The key to success in both healthy budgeting and eating is to KNOW YOURSELF.  Don’t allow yourself to deceive…yourself.  Be honest and give yourself a fighting chance by playing to your strengths and avoiding your weaknesses.  And when you start to hear that lie in your head, pouting that you’re depriving yourself of a well-deserved treat, remind “it” that the balance and comfort you’ll feel when the temptation has passed is a far more desirable than the momentary indulgence.  As my good friend, Pat Goodman, tells me, “You must not only want what you want; you must want what your wants lead to!”

And if you think I’m asking too much of you, check out Leo Babauta’s blog post entitled, “The Case Against Buying Christmas Presents.”  I’m not necessarily suggesting you go that far, but Leo shares some great wisdom in here that speaks to the underlying causes of holiday-specific excess in spending and takes it to another level.

Gifting: The Pressure is OFF

A-christmas-story-ralphie-santa We’re now in the midst of Hanukkah and Christmas will be here in a few short weeks.  The Season of Giving, right?  And with all of the great things about this season also comes gifting stress.  You know how it works…You get together with someone this time of year for lunch or coffee and they come bearing gifts.  You immediately feel like a putz because you didn’t get one, so as soon as you leave, you head to the mall and buy them a gift…out of guilt.

Or, your children spend the entire month of December hearing about all the presents that their friends at school are going to get.  They start listing out the aggregate of ALL the gifts they’ve been hearing about at school on a daily basis and you are burdened by the thought that your child might be hanging his or her head at the lunch table when all the kids are discussing what they got.  So, you get them…everything.

You have a new boyfriend, girlfriend, fiancé or spouse and this is your first holiday season together, so you decide that you’re going to show them you know how to do it right.  And, you’re scared to death that they are going to outspend you, so you make sure that they don’t…out of fear.
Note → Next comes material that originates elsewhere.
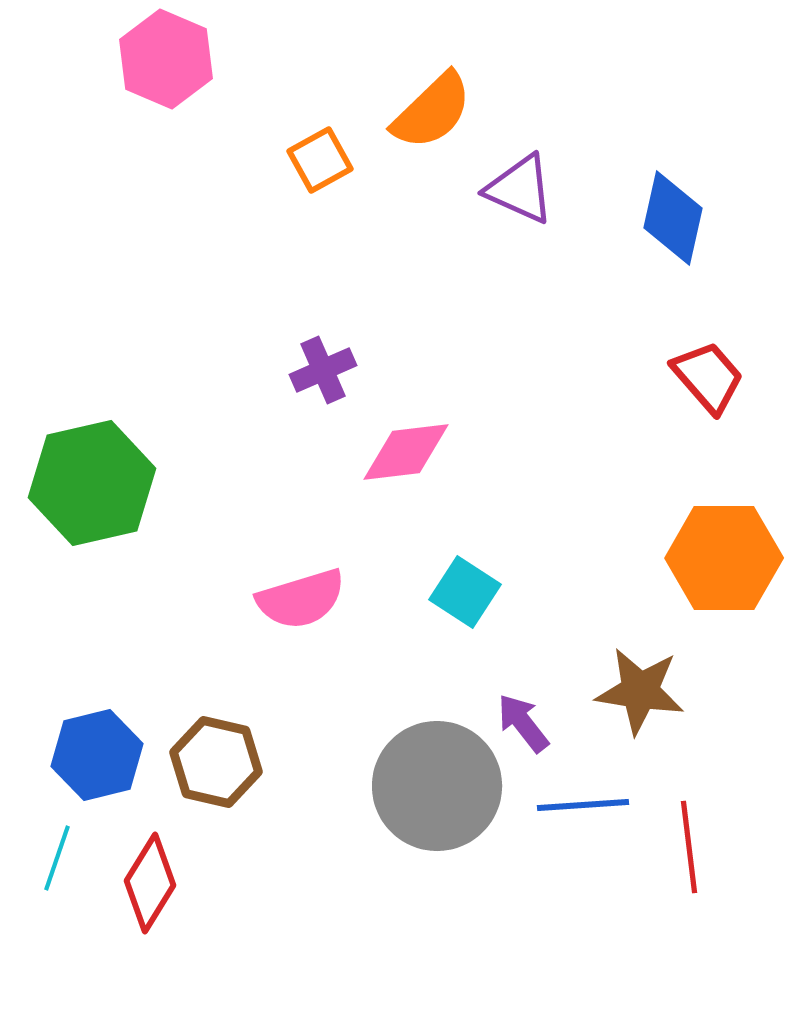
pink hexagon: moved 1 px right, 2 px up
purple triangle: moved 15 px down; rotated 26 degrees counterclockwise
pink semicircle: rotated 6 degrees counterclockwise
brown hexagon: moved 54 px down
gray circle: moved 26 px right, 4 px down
Fear and guilt are not good motivators.   Thoughtful, heartfelt impulsion, on the other hand, is a great way to gift.  So, if you’re a last minute gift buyer like me, I suggest that you sit down and think about who you feel impelled to give a gift to, and then actually apply a budget to each gift – a guideline on how much you want to spend.  NEVER use credit to pay for a gift, because then you start the New Year off with a lower net worth than you had the day after Thanksgiving.  If you free yourself from giving out of guilt or fear, you’ll enjoy the season all the more.